Create a safety plan.
Keep your trade show staff and attendees safe by conducting a risk assessment. Determine the venue’s guidelines are in case of an emergency, should, for example, something catch on fire or a sign falls down. “This is a very important step to carry out—not just for setup and teardown but also during the entire show,” said Mr. Lachance. He also indicated that event planners should have emergency contact numbers readily available and train booth staff accordingly.
Provide exhibitors with sample inventory lists.
While in the heat of the installation and dismantle action, exhibitor items can get lost or misplaced. To help exhibitors out, create a generic list of all the items exhibitors should take stock of, including booth and materials, that they are sending inbound and outbound, whether it is via carrier, themselves or show staff. Show exhibitors how to properly identify all items using detailed labelling. This is important so that no missing valuables (think: an expensive monitor or laptop) go unchecked.
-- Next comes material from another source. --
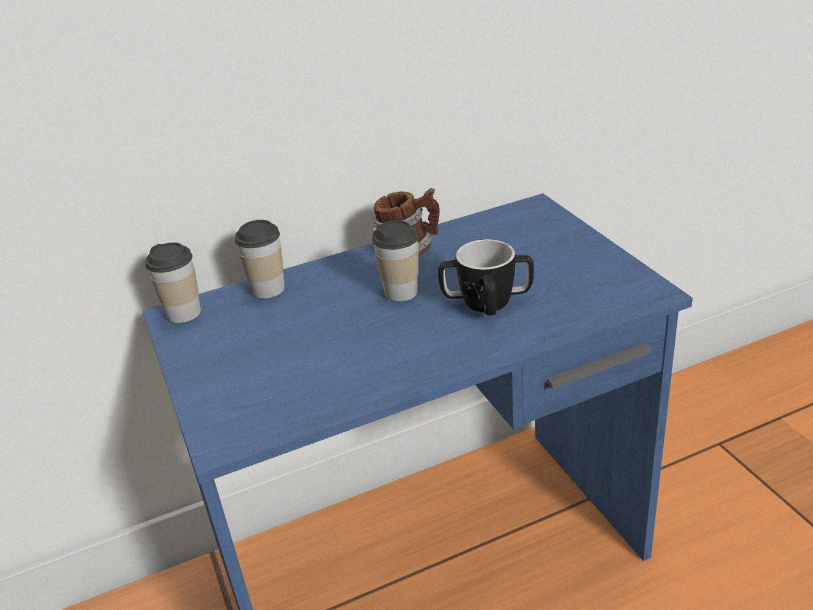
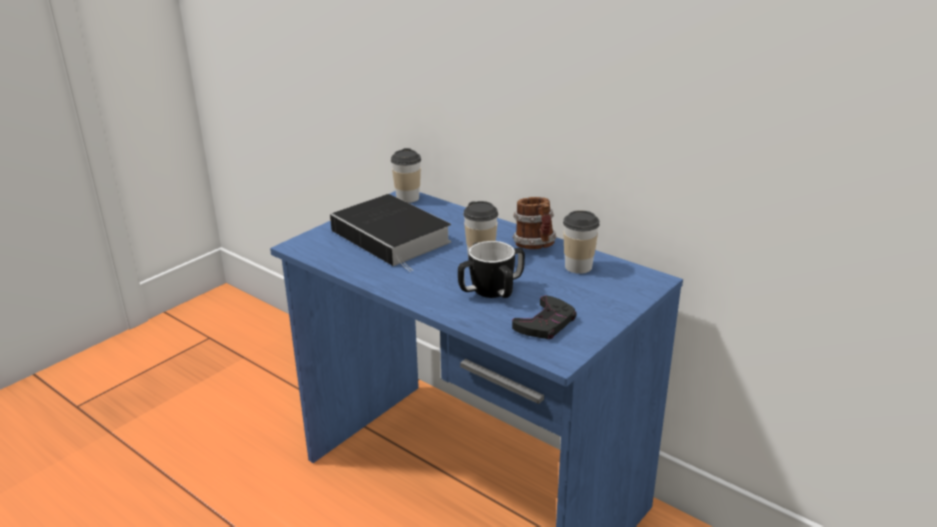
camera: 60 degrees right, 5 degrees down
cup [235,220,285,299] -> cup moved to [563,210,600,274]
none -> book [330,194,451,272]
none -> black game controller [512,296,577,339]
Provide guidelines for important paperwork.
With customs, installation and dismantle, there can be a lot of paperwork. Unfortunately, the slightest mistake when filling it out or even missing paperwork at a show can cause exhibitors many a headache indeed. Offer guidelines for exhibitors to fill out mission-critical paperwork, including the phone numbers of key contacts should they have any issues.
Always have a supervisor on site.
Never leave booth setup and teardown only to installation and dismantle suppliers. While they are professionals, they are nevertheless under the gun to carry out their work with many exhibitors. Make sure you or an authorized staff member is on hand to observe the installation and dismantle crew and instruct them on unpacking or packing your trade show material.
Successful trade shows start with stellar logistics. If event planners properly organize their installation and dismantle in advance, exhibitors will have a pleasant tradeshow experience and be eager to take part in upcoming editions.